Jan. ’23 Retail Report: Holiday Sales Rebound; Planning for 2023

The Big Picture

Although inflation numbers have been slowly coming down, overall retail sales took a dip in December, declining 1.1%. This was the biggest drop in a year, and was partly pinned on consumers shifting their spending to service categories, economists said. Last month’s severe cold snaps also likely chilled sales.

Fortunately, employment numbers remain firm, and The Personal Consumption Expenditures price index, a key indicator, was just 5% higher in December. This was slower than the previous month’s reading.

Fourth-quarter GDP also came in higher than expected, growing by 2.9%. But, the mix of different indicators have left the stock market a little shaky. Layoffs in the tech sector have also given investors a bit of a scare, but we are not seeing layoffs in the wider market, which is a key recession indicator.

December Sales

Among our client stores we saw small gains last month, in fact as a group our client stores came in almost exactly on plan, although some did better than others.

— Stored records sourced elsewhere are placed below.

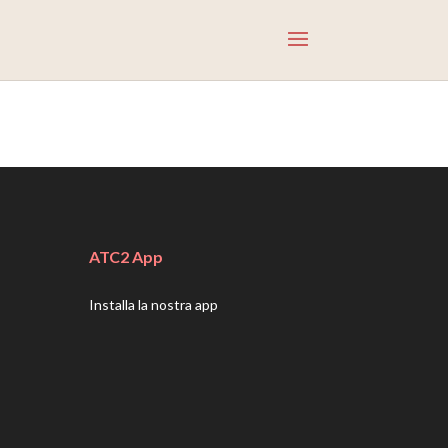
ATC2 App
Installa la nostra app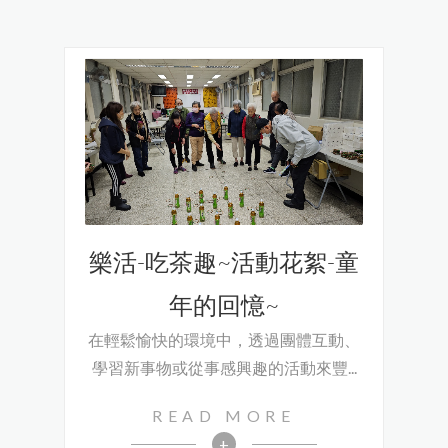
樂活-吃茶趣~活動花絮-童
年的回憶~
在輕鬆愉快的環境中，透過團體互動、
學習新事物或從事感興趣的活動來豐...
READ MORE
+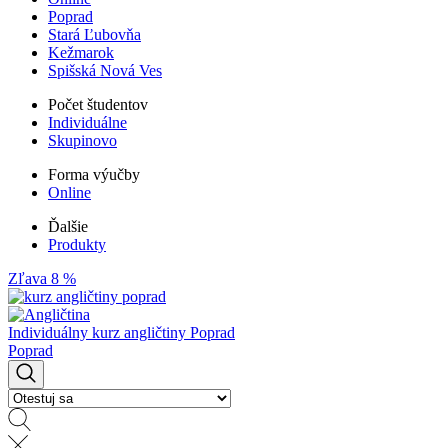
Poprad
Stará Ľubovňa
Kežmarok
Spišská Nová Ves
Počet študentov
Individuálne
Skupinovo
Forma výučby
Online
Ďalšie
Produkty
Zľava 8 %
Individuálny kurz angličtiny Poprad
Poprad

Both menswear and women’s wear were up by about 4%. This mirrored the National Retail Federation’s calculation of 5.3% growth over the whole holiday period.

The big difference came in demand for special order goods, where women’s wear fell by 18% against last year, while menswear posted a 14% gain. The fact that menswear has kept up this momentum for so long makes us think that there has been a bigger shift in how men view the importance of dressing well.

Inventory Inches Up

We’ve been warning about climbing inventory levels for the last several months, and holiday sales did not clear out the backlog.

Interestingly, women’s wear did even business with last year in December, even though their inventory was up by an average of 25%. These growing inventory levels are still a concern because even if we make small, single-digit gains this year, we will be hampered by double-digit gains in inventory.

Another issue with excess inventory is that it mostly comprises of basics, not the seasonal goods we need to keep customers coming back. So, our advice is to mark down these aging items as soon as possible to make room for higher-margin goods.

Spring Outlook

So far in January business has still been brisk in our client stores. For the next few months we are planning small gains of around 2%, heading into spring. The good news is that inventory is more available, so you want to look for the special items that have kept customers buying at our stores, rather than the big chains, which have seen a recent downturn.

Unique products will also help you maintain some of the higher margins that we have become accustomed to over the last couple of years.

You need to keep your focus on margin as the sales cycle slows. Work toward leaner inventory levels with fewer markdowns after you have cleared your excess goods. As we learned coming out of the pandemic lockdowns, you can still keep sales churning with less merchandise, and even slightly higher prices.

Blacks’ Bottom Line
Although sales may still be strong in your store, don’t ignore growing inventory levels, since they could catch up with you later this year.